Se puede vivir bien con EPOC

Raquel Pankowsky

Rossi A. G. 

· La Enfermedad Pulmonar Obstructiva Crónica (EPOC) afecta a 251 millones de personas en el mundo; de ellas, alrededor del 10% son mexicanas.

· La principal causa de EPOC es el humo del tabaco, pero hay otros factores de riesgo como exposición al humo dentro del hogar.

· Las exacerbaciones son principal motivo de hospitalización, discapacidad y muerte en quienes viven con EPOC. Para reducir estos eventos de crisis y mejorar la calidad de vida de los pacientes, las Guías GOLD 2019 recomiendan el uso de terapia inhalada que combina tiotropio + olodaterol.

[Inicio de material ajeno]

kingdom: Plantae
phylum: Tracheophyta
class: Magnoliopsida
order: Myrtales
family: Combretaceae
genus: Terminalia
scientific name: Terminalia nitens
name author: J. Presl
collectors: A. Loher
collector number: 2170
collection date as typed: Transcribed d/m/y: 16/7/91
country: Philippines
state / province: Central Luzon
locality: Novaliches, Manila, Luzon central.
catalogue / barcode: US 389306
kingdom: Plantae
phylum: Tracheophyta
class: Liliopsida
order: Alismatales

· En el marco del Día Mundial de la EPOC, la actriz Raquel Pankowsky se suma a la campaña de concientización para prevenirla y controlarla.

Con más de cinco décadas en los escenarios, la reconocida actriz Raquel Pankowsky, lo mismo sabe hacer reír que llorar. Muestra de ello es que no sólo logró cautivar al público con su inolvidable parodia de la ex primera dama de México Marta Sahagún, sino también con su actual personaje de María en la divertida comedia “Solteras, maduras y desesperadas”.

Si bien Raquel es muy reconocida por su extraordinario trabajo pocos saben que, desde hace más de 20 años, vive con Enfermedad Pulmonar Obstructiva Crónica (EPOC), la cual la ha obligado a reinventarse y a tomar una participación activa para sensibilizar a la gente respecto a la importancia de prevenirla y controlarla. Y es que, al igual que muchos mexicanos que la sufren, principalmente a causa de la exposición al humo del tabaco (fumadores activos y pasivos) y a la contaminación del aire en interiores y exteriores (utilizar calefacción o cocinar con leña, entre otros), para la actriz ha sido todo un reto aprender a vivir con ella.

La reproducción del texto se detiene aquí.